# [Extract provided]
SQL #9: Programmable objects

6 minute read

This is the ninth in a series of SQL notes I made during the Kubrick Data Engineering training course. The others are:
#1: Database Design
#2: SQL Design
#3: DQL
#4: DDL
#5: DML
#6: Sorting
#7: Joining
#8: Temporary Tables
#10: Indexing
#11: Operation & Optimization

All the posts in this series are my personal note taking and may be updated as the course progresses.


Functions

As well as default system functions users can define new functions, the category of function is either:

  • Scalar - Returns a single value, like the system functions above (SELECT <fnc>)
  • In Line tabled value - Returns a table from a SELECT statement, can take an arguement as input (SELECT FROM <fnc>)
  • Multi statement table valued - Returns a table from multiple SELECT statements, can take input (SELECT FROM <fnc>)

Scalar

A scalar functions act on a single input variable and outputs a single value. They can be computationally inefficient when they involve IF functions that cycle through the table row by row.

CAST

  • CAST(<val> AS DATE) - Treats the supplied value as some other format
  • TRY_CAST(<val> AS DATE) - Same as CAST but enters NULL if there’s an error
  • CONVERT(DATE, <val>, <optn>) - SQL server specific version of cast which allows for extra options

Missing Data

NULL in SQL is an annoying value as testing for it will always return UNKOWN, even if the query is clearly asking for a character that is not null, or asking for a null. The answer is to use IS NULL or IS NOT NULL which will return TRUE or FALSE. For many reasons it’s a good idea to avoid the use of NULL entirely.

  • ISNULL(n1,n2) - Return n1 if it is NOT NULL, otherwise return n2
  • NULLIF(n1, n2) - Return NULL if n1=n2, otherwise return n1
  • COALESCE(n1,n2,..) - Gives first value from list that is NOT NULL

Maths

Most of the mathematical aggregation functions are self-explanatory. They are MAX(), MIN(), COUNT(), SUM(), AVG(), STDEV(), and VAR(). These functions are often combined with other aggregation methods to draw insight. Other functions are:

  • CEILING() - Round up
  • FLOOR() - Round down
  • ROUND(,D) - Round to D decimal places -DECIMAL(,P,S) - Round to P total digits and S significant figures -CHECKSUM() - Computes a hash as a number -NEWID() - Computes a random ID string RAND() - Random number betweeen 0-1

String functions

  • LEN() - Length
  • LTRIM(), RTRIM() - Trims blank space either side
  • SUBSTRING() - Splits string up
  • CHARINDEX() - Index of a character in string
  • CONCAT() - Combines strings
  • DIFFERENCE() - Returns a rating of how different 2 strings are (1=diff, 4=same)

# [Extracted information]
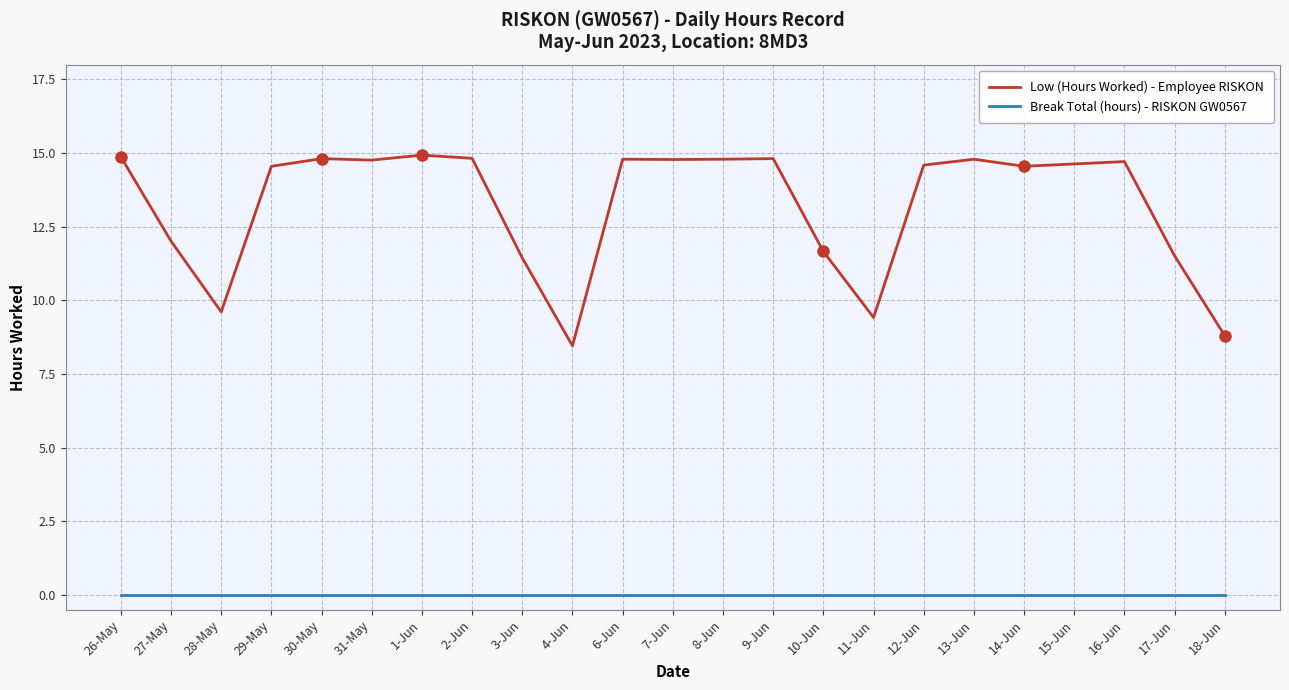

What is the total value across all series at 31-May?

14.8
* * *
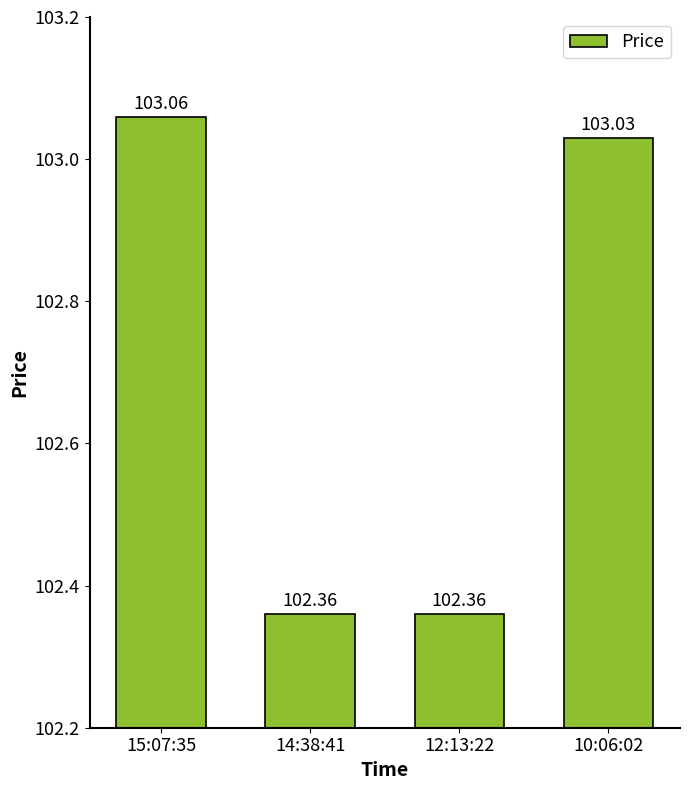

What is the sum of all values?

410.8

# [Activity 1]
According to the SQL notes, how does TRY_CAST differ from CAST?
# [Activity 2]
Write out the passage of the SQL notes starting with "All the posts" and going on through "row by row.".
The rows play no part in this work.

# [Answer section 1]
TRY_CAST enters NULL if there's an error.

# [Answer section 2]
All the posts in this series are my personal note taking and may be updated as the course progresses.


Functions

As well as default system functions users can define new functions, the category of function is either:

  • Scalar - Returns a single value, like the system functions above (SELECT <fnc>)
  • In Line tabled value - Returns a table from a SELECT statement, can take an arguement as input (SELECT FROM <fnc>)
  • Multi statement table valued - Returns a table from multiple SELECT statements, can take input (SELECT FROM <fnc>)

Scalar

A scalar functions act on a single input variable and outputs a single value. They can be computationally inefficient when they involve IF functions that cycle through the table row by row.